The plaintiff in Pembina Consolidated Silver Mining & Milling Co. v. Pennsylvania, 125 U. S. 181, seems to have been engaged in the same business, having the same relations to interstate commerce, as the present petitioner. The ground set up against the statute in the answer was that it was in violation of the commerce clause of the constitution. Mr. Justice Field said in the opinion of the court, at page 184, "It is not perceived in what way the statute impinges upon the commercial clause of the Federal Constitution. It imposes no prohibition upon the transportation into Pennsylvania of the products of the corporation, or upon their sale in the Commonwealth. It only exacts a license tax from the corporation when it has an office in the Commonwealth for the use of its officers, stockholders, agents, or employees." We have the following language, quoted by Mr. Justice Miller in Western Union Telegraph Co. v. Massachusetts, 125 U. S. 530, 550, from the opinion of the court, written by Mr. Justice Strong, in Railroad Co. v. Peniston, 18 Wall. 5, 30: "It cannot be that a State tax which remotely affects the effi-
cient exercise of a Federal power is for that reason alone inhibited by the Constitution. To hold that would be to deny to the States all power to tax persons or property." Without referring to the many other cases in the Supreme Court of the United States that tend to support the contention of the Commonwealth, we hold that the recent decisions of that court, relied on by the petitioner, do not indicate that the statute before us is unconstitutional.

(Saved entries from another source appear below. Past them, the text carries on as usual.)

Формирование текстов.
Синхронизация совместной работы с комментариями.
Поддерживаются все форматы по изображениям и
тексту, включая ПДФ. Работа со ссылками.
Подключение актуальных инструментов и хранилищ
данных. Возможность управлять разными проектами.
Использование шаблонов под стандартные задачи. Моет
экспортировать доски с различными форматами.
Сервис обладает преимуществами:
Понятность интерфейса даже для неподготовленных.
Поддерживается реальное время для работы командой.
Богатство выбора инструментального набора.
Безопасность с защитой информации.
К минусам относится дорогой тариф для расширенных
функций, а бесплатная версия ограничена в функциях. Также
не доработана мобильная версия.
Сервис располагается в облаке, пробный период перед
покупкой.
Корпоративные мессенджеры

In our former adjudication upon it we expressed the opinion that it was inapplicable to cases where a foreign corporation had its place of business here only for use in interstate commerce. It is not to be inferred that the Legislature intended the statute to go beyond the constitutional authority of the Commonwealth. We have already referred to the policy of our law in reference to such corporations as railroads, telegraph companies, electric railways, express companies, and the like. In view of these legislative expressions of policy and in view also of the late decisions relied on by the petitioner, we hold that the statute before us would be inapplicable to a foreign corporation for the taxation of which there is no special provision in our statutes, if it should be engaged in the work of conducting some kind of interstate commerce for hire as its principal function, and at the same time should be engaged in intrastate business so closely connected with the interstate commerce that it could not be given up without serious detriment to the interstate commerce, so that its condition in this respect would be like that of the Western Union Telegraph Company.